Peter Martyr Vermigli was an Italian-born Reformed theologian. Born in Florence, he entered a religious order and was appointed to influential posts as abbot and prior. In England, he influenced the Edwardian Reformation, including the Eucharistic service of the 1552 Book of Common Prayer. His best-known theological contribution was defending the Reformed doctrine of the Eucarist against Catholics and Lutherans.

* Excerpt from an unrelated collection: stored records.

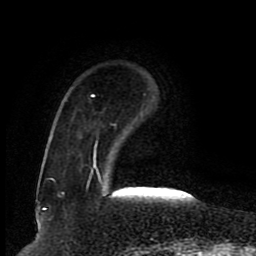
Breast MRI (dynamic contrast-enhanced), one axial slice; cropped to one breast; dynamic contrast-enhanced series, time point 2 of 8 at this slice position (early post-contrast); 1.5 T; TE 4.2 ms, TR 7 ms; 2 mm slice thickness; 256 × 256 image matrix, field of view 165 × 165 mm. Female patient.
Annotated regions visible in this slice (semi-automatic segmentation, software-assisted and operator-edited):
- enhancing-tissue mask used for the functional tumour volume (all voxels passing the contrast-enhancement thresholds inside the analysis volume; usually the tumour): box from (x=49, y=94) to (x=103, y=187) px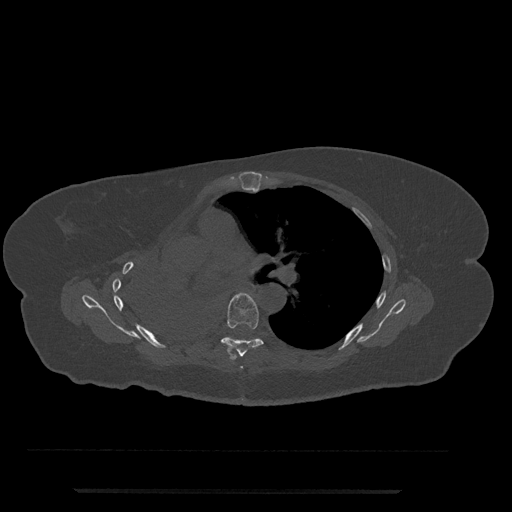
CT including the spine, one axial slice; reconstruction kernel Br40s/3; 120 kVp; bone window (W 1800 / L 400 HU); 0.5 mm slice thickness; 512 × 512 image matrix. Female patient, age 51 years. From the clinical record (not read from this slice): primary cancer: neuro; vertebrae with lytic lesions (as recorded): T8.
Outlined on this slice (semi-automatically segmented with operator editing):
- T5 vertebra: bounding box <240,366,243,369> (left, top, right, bottom; pixels)
- T6 vertebra: <221,293,263,359>
- T7 vertebra: <227,337,231,339>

About Peter Martyr Vermigli in brief

His mother taught him Latin before enrolling him in a school for children of noble Florentines. His sister followed him into the monastic life becoming a nun in 1518. He also taught himself Greek, despite the lack of Greek teachers, so he received a thorough training in Thomolistic scholasticism and Christianism. He wrote a number of treatises on the Bible and on the Church Fathers. His last work, Loci Communes, became a standard Reformed theological textbook. It was published in 1560. He later died in Zurich and was buried in the church of Saint John of Padua, with which he was loosely affiliated, in 1563. He left a son and daughter, Antonio Lorenzo, who was also a nun, and two daughters, Felicity Antonio and Maria Fumantina, who later became a nun. His son Piero died in 1499 and his daughter FelicitA Antonio was born on 8 September 1499 in Florence. His daughter was married to a wealthy shoemaker, Stefano di Antonio VerMigli, a wealthy. shoemaker and Maria. Fled Italy in 1511, when Piero was twelve, and became a novice at the Badia Fiesolana, a monastery of the Canons Regular of the Lateran. He read Aristotle in his original language, so taught himself in Greek, so that he was able to teach himself in his native tongue. He then went on to become an abbot in Padua in 1514.